## Exercise aim:
In your copy of the data below, reproduce every entry exactly and omit the pictures.
++++++
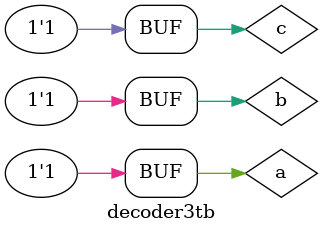
<source format=v>
`timescale 1ns / 1ps


module decoder3tb;

	// Inputs
	reg a;
	reg b;
	reg c;

	// Outputs
	wire [7:0] dout;

	// Instantiate the Unit Under Test (UUT)
	decoder3 uut (
		.a(a), 
		.b(b), 
		.c(c), 
		.dout(dout)
	);

	initial begin
	$monitor("$time=%g,a=%b,b=%b,c=%b,dout=%dout",$time,a,b,c,dout);
	end
	initial begin
		// Initialize Inputs
		a = 0;
		b = 0;
		c = 0;

		// Wait 100 ns for global reset to finish
		#100;a = 0;
		b = 0;
		c = 1;
		#100;a = 0;
		b = 1;
		c = 0;
		#100;a = 0;
		b = 1;
		c = 1;
		#100;a = 1;
		b = 0;
		c = 0;
		#100;a = 1;
		b = 0;
		c = 1;
		#100;a = 1;
		b = 1;
		c = 0;
		#100;a = 1;
		b = 1;
		c = 1;  
        
		// Add stimulus here

	end
      
endmodule


</source>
++++++
## Answer for this exercise:
<source format=v>
`timescale 1ns / 1ps


module decoder3tb;

	// Inputs
	reg a;
	reg b;
	reg c;

	// Outputs
	wire [7:0] dout;

	// Instantiate the Unit Under Test (UUT)
	decoder3 uut (
		.a(a), 
		.b(b), 
		.c(c), 
		.dout(dout)
	);

	initial begin
	$monitor("$time=%g,a=%b,b=%b,c=%b,dout=%dout",$time,a,b,c,dout);
	end
	initial begin
		// Initialize Inputs
		a = 0;
		b = 0;
		c = 0;

		// Wait 100 ns for global reset to finish
		#100;a = 0;
		b = 0;
		c = 1;
		#100;a = 0;
		b = 1;
		c = 0;
		#100;a = 0;
		b = 1;
		c = 1;
		#100;a = 1;
		b = 0;
		c = 0;
		#100;a = 1;
		b = 0;
		c = 1;
		#100;a = 1;
		b = 1;
		c = 0;
		#100;a = 1;
		b = 1;
		c = 1;  
        
		// Add stimulus here

	end
      
endmodule


</source>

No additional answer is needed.